(Beginning of Quoted passage)

Vacant lots, dismissed after another housing bubble bursts. Concrete banks of a flood-protected river, scheduled for re-greening projects that will never be funded. Street verges nobody cared to decorate with flowerpots. Railway verges, necessary buffers mown or sprayed to keep them “empty.” Leftover gaps of space in the infrastructure, too small to be monetized. These are not places we expect to leave behind legacies. We can understand them through absence: no buildings, no plans, few rules. But freedom of purpose can also mean freedom from purpose. It makes room for actors often excluded from urban discourse—and their legacies.
Plants and lichens are usually the first visible pioneers of the urban ecological frontier. Seeds, patiently waiting in the soil for decades or carried by the wind, germinate to make the most of openings in the urban landscape. A crack in the pavement is plenty to work with. Fences, intended to limit access, instead facilitate rampant growth. Signs and legal liabilities matter little to plants. Whether left alone or periodically removed, spontaneous vegetation creates informal greenspace from absence—a floral legacy, inviting all to join.1
Animals follow, searching for food, shelter, company, or play. Verges teeming with butterflies, with vacant lots where moles rule underground and nocturnal feline choirs at night. An insect banquet in the form of leaf sap, until a grazing deer plucks it underneath the power line. Only mythic creatures remain in the hidden city of Theodora, but informal greenspace is firmly in the claws and paws of the nonextinct—a faunistic legacy.2
People come looking, too, curious what’s going on. A place to walk the dog off-leash, find flowers, bugs, or solitude. Urban exploration (as the grown-ups like to call it) fills in for journeys past, far from the parents’ watchful eyes. A shelter for the night(s), but with due care to not offend the wealthy people’s eyes. The bucolic pleasure of growing vegetables and wine combined with urban density, where gardens space is precious. Together, everyone’s footsteps, experiences, and shaping of the place—another, informal, yet personal legacy.
All these legacies are as inherently transient as the informal green space they are made in. Everyday a new building might take its place, even though the seed bank was refilled, forage enjoyed, and memories of adventures are still alive. Planners and developers rush to find commercially viable and visually attractive ideas, anything to bring these spaces back into the formal economy. The New York High Line shows how we can sanitize them, to make designer parks in line with norms of beauty and lure tourists (send that land price soaring!). But is this the only future worth it? What could we inherit if we resist this urge to prescribe purpose? How can we learn to embrace floral, faunistic, and informal legacies?

(End of Quoted passage)
(Beginning of Data excerpts)

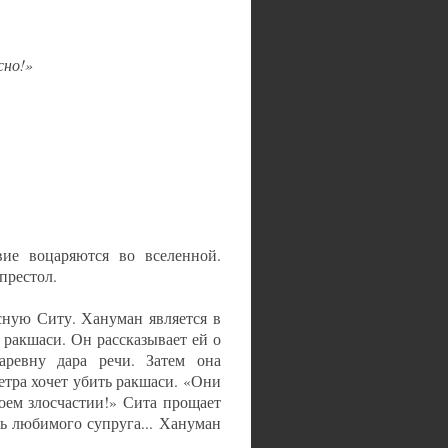
сно!»
вие воцаряются во вселенной.
престол.
сную Ситу. Хануман является в
ракшаси. Он рассказывает ей о
аревну дара речи. Затем она
етра хочет убить ракшаси. «Они
моем злосчастии!» Сита прощает
ь любимого супруга... Хануман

(End of Data excerpts)

▶ Exercise 1
Answer these questions about the passage on informal greenspace:
(a) According to the passage, what are usually the first visible pioneers of the urban ecological frontier?
(b) What does the passage say is plenty for plants to work with?
(c) Which park does the passage name as an example of sanitizing these spaces into designer parks?
▶ Exercise 2
From the passage on informal greenspace, quote the portion starting at "Vacant lots, dismissed" and ending at "discourse—and their legacies.".

▶ Written response 1
(a) Plants and lichens.
(b) A crack in the pavement.
(c) The New York High Line.

▶ Written response 2
Vacant lots, dismissed after another housing bubble bursts. Concrete banks of a flood-protected river, scheduled for re-greening projects that will never be funded. Street verges nobody cared to decorate with flowerpots. Railway verges, necessary buffers mown or sprayed to keep them “empty.” Leftover gaps of space in the infrastructure, too small to be monetized. These are not places we expect to leave behind legacies. We can understand them through absence: no buildings, no plans, few rules. But freedom of purpose can also mean freedom from purpose. It makes room for actors often excluded from urban discourse—and their legacies.